- _EXCERPTED TEXT_:
+===+
# Morley's Equilaterals, Spiridon A. Kuruklis' proof

### Introduction

In what follows I outline Spiridon A. Kuruklis' extensive treatment of Morley's theorem.

Commonly, the appellation of "Morley's theorem" refers to the following

The three points of intersection of the adjacent trisectors of the angles of any triangle form an equilateral triangle.

This is probably the most striking consequences of F. Morley's results from 1899. A particular case of the latter, was a configuration of three triples of parallel lines inclined $60^{\circ}$ to each other, thus forming $27$ equilateral triangles. As Morley noticed at the time, one of the triangles was formed by the intersections of the trisectors of the (inner) angles of the given triangle, hence, Morley's theorem.

The earliest elementary treatment of Morley's theorem is due to F. Granville Taylor and W. L. Marr (1913). In addition to giving three elementary proofs of the theorem, they extended the theorem to the original Morley's by augmenting the angles at every vertex of a triangle by $2p\pi,$ $(p=0,1,2)$ and adding their trisectors. With the trisectors taken one per vertex and varying $p,$ there are $27$ equilateral and $9$ non equilateral triangles

The $27$ points lie six by six on $9$ straight lines, which are $3$ by $3$ parallel, and inclined at $60^{\circ}.$

Since then the focus was on the unique triangle formed by the adjacent inner trisectors. Spiridon Kuruklis makes a break with the established tradition by considering the trisectors of the inner as well as exterior angles of a triangle. He finds that there are exactly five equilateral triangles among $64$ determined by the possible intersections of the trisectors (both of the inner and exterior angles of a triangle) taken one per vertex. Spiridon's proofs are "backward", with the analysis showing the distribution of the angles between the trisectors and the allegedly equilateral triangles. Then in the synthesis part, he starts with an equilateral triangle and using the available angle information builds the a triangle with the given angles. In all the proofs the used is made of the following elegant lemma that allows determining the incenter (or excenter) of a given triangle with a single angle bisector:

Lemma

The incenter $I$ of $\Delta XYZ$ lies on a circular arc through $X$ and $Y$ whose angular measure equals $\displaystyle 90^{\circ}+\frac{\angle XZY}{2}.$ Spiridon refers to that statement as the Incenter Lemma. Naturally a similar result holds for the excircles of the triangle.
+===+
- _RECORDED DATA_:
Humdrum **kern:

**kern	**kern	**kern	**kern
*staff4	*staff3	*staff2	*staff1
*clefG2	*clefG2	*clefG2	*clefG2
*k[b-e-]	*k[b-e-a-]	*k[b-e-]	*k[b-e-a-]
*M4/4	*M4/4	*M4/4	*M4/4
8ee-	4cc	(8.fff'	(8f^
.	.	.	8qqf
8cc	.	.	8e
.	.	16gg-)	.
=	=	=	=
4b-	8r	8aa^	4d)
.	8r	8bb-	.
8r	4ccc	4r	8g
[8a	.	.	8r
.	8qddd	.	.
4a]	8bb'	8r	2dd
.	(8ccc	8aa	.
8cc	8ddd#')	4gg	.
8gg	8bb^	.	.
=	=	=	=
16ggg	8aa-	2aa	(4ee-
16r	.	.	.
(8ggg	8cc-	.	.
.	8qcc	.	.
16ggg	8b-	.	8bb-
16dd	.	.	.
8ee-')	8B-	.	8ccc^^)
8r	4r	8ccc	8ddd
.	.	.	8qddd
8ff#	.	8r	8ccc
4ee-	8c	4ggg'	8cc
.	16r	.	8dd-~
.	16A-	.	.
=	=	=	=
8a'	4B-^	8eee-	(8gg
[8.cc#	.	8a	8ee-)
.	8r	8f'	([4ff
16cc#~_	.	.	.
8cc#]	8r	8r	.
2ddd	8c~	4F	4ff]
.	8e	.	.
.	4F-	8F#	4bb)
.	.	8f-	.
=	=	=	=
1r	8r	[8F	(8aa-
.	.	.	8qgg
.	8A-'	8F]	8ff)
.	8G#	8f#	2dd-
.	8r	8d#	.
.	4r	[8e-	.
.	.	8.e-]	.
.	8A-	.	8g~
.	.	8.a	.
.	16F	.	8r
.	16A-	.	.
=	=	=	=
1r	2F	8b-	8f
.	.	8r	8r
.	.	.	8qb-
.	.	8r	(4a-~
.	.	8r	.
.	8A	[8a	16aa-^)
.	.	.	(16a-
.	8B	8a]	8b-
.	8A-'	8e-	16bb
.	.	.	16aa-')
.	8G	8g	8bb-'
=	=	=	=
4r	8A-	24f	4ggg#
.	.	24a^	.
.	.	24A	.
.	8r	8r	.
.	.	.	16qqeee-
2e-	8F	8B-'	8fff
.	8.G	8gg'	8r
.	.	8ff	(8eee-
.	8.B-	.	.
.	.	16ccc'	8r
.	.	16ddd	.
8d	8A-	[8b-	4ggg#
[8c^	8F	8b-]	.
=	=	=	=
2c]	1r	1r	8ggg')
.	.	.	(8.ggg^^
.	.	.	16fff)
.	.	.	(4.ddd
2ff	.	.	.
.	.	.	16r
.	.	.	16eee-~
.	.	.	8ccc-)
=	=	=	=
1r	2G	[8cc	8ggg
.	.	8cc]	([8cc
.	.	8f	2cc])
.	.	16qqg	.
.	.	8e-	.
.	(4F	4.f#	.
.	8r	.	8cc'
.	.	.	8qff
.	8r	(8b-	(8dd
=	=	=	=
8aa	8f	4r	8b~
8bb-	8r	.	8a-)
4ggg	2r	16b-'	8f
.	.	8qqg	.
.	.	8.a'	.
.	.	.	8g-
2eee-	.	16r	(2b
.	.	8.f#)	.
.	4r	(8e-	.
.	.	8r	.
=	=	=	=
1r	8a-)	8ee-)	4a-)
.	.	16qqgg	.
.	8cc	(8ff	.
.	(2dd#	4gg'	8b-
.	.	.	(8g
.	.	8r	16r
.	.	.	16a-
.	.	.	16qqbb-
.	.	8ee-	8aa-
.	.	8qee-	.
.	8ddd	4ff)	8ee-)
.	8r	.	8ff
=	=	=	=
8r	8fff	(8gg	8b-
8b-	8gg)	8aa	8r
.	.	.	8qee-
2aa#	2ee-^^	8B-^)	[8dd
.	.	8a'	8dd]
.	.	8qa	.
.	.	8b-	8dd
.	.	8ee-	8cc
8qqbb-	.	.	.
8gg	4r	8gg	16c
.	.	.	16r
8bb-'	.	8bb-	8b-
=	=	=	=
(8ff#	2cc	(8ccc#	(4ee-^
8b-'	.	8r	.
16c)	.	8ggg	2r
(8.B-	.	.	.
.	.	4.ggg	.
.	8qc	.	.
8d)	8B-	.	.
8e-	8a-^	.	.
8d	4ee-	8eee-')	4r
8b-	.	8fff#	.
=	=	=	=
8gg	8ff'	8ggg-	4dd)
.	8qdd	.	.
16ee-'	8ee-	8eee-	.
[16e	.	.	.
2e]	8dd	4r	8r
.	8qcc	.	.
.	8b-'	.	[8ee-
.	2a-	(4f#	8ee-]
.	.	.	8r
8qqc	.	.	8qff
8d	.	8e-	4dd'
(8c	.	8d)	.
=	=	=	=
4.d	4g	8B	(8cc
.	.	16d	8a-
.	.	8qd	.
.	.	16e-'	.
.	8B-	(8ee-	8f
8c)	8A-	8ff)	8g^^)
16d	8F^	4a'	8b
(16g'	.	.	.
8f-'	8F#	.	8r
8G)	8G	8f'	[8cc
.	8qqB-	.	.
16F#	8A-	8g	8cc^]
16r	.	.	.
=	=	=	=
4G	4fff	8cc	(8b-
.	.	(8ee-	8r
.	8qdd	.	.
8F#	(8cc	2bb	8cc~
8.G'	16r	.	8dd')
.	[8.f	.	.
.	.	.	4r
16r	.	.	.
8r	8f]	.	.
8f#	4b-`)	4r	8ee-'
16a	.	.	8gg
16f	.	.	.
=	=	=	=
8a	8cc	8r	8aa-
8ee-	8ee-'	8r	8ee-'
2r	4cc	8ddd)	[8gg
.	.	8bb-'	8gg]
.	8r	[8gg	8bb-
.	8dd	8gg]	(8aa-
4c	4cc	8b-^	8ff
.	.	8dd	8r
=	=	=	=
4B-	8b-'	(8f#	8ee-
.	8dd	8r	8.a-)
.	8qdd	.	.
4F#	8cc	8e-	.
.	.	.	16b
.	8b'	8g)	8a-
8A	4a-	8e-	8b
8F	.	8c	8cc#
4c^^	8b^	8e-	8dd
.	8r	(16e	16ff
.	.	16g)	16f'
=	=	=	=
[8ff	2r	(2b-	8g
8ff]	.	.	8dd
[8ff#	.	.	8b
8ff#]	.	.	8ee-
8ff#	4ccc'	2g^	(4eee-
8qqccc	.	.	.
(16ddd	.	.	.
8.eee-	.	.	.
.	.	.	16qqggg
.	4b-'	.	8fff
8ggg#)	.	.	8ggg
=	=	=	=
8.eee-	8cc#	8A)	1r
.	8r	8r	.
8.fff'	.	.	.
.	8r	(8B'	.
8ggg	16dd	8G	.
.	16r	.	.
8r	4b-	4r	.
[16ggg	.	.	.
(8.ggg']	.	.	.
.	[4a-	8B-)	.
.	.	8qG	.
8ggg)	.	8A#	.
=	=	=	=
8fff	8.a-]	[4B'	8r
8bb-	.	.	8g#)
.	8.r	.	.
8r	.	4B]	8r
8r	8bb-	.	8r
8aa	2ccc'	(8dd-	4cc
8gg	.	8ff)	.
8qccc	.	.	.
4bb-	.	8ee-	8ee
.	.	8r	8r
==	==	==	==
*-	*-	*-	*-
+===+
- _CHALLENGES_:
1/ In the Morley's theorem text, rename "trisectors" to "angle trisectors" in the stretch that begins at the words "Commonly, the appellation" and stops after "hence, Morley's theorem.", and give that stretch back.
2/ Which people does the Morley's theorem text name?
3/ Can you continue the Morley's theorem text from its last sentence onward?

- _ANSWERS TO THE TASKS_:
1/
Commonly, the appellation of "Morley's theorem" refers to the following

The three points of intersection of the adjacent angle trisectors of the angles of any triangle form an equilateral triangle.

This is probably the most striking consequences of F. Morley's results from 1899. A particular case of the latter, was a configuration of three triples of parallel lines inclined $60^{\circ}$ to each other, thus forming $27$ equilateral triangles. As Morley noticed at the time, one of the triangles was formed by the intersections of the angle trisectors of the (inner) angles of the given triangle, hence, Morley's theorem.

2/ Spiridon A. Kuruklis, F. Morley, F. Granville Taylor, W. L. Marr

3/
### Proof of Morley's Theorem

Assuming the angles of $\Delta ABC$ measure $3\alpha,$ $3\beta,$ and $3\gamma,$ the analysis part of the proof has established the following distribution of the angles adjacent to the alleged equilateral triangle. In the diagram $\alpha^{+}=\alpha+60^{\circ},$ $\beta^{+}=\beta+60^{\circ},$ $\gamma^{+}=\gamma+60^{\circ}.$ Going backwards, i.e., starting with an equilateral triangle $PQR,$ erect triangles $AQR,$ $BRP,$ and $CPQ.$ Introduce $R'$ - the intersection of $AQ$ and $BP.$ Observe that $\Delta PR'Q$ is isosceles as two of its angles are equal:

\begin{align} \angle PQR'=\angle QPR' &= 180^{\circ}-60^{\circ}-(\gamma +60^{\circ})\\ &=60^{\circ}-\gamma. \end{align}

Thus $\Delta RQR'=\Delta RPR'$ by SSS. It follows that $R$ lies on the bisector of $\angle PR'Q$ which is, by the way,

$\angle PR'Q=180^{\circ}-2(60^{\circ}-\gamma)=60^{\circ}+2\gamma.$

Since angle $AR'B$ is exactly the same as $\angle PR'Q,$ $AR'B=60^{\circ}+2\gamma.$ On the other hand,

\begin{align}\displaystyle \angle ARB &= 360^{\circ}-60^{\circ}-\alpha^{+} -\beta^{+}\\ &=180^{\circ}-(\alpha +\beta) \\ &=120^{\circ}+\gamma\\ &=90^{\circ}+\frac{1}{2}(60^{\circ}+2\gamma)\\ &=90^{\circ}+\frac{1}{2}\angle AR'B. \end{align}

It then follows by the Incenter Lemma, that $R$ is the incenter of $\Delta AR'B.$ Similarly, if $P'$ is the intersection of $BR$ and $CQ$ and $Q'$ that of $AR$ and $CP,$ then $P$ is the incenter of $\Delta BP'C,$ whereas $Q$ is the incenter of $\Delta AQ'C.$ So, for example,

$\angle ACQ =\angle QCP=\angle PCB,$

making $CP$ and $CQ$ the trisectors of $\angle ACB.$

As was mentioned in the Introduction, Spiridon A. Kuruklis proves there are five equilateral triangles. How the other four are obtained? Spiridon notes that, relative to a side, an angle trisector (that naturally come in pairs) may be proximal or distal. For example, $CP$ is proximal to $BC$ but distal for $AC.$ (Spiridon introduces very clever and convenient notations that are useful in discussing all possible intersections of the inner and exterior trisectors. I can't give justice to the notations because I only cover the inner equlateral triangle.) Two trisectors at two vertices of a triangle may be both proximal, both distal, or mixed, relative to the side joining those vertices. The "standard" Morley triangle is formed by the intersections of proximal (inner) trisectors.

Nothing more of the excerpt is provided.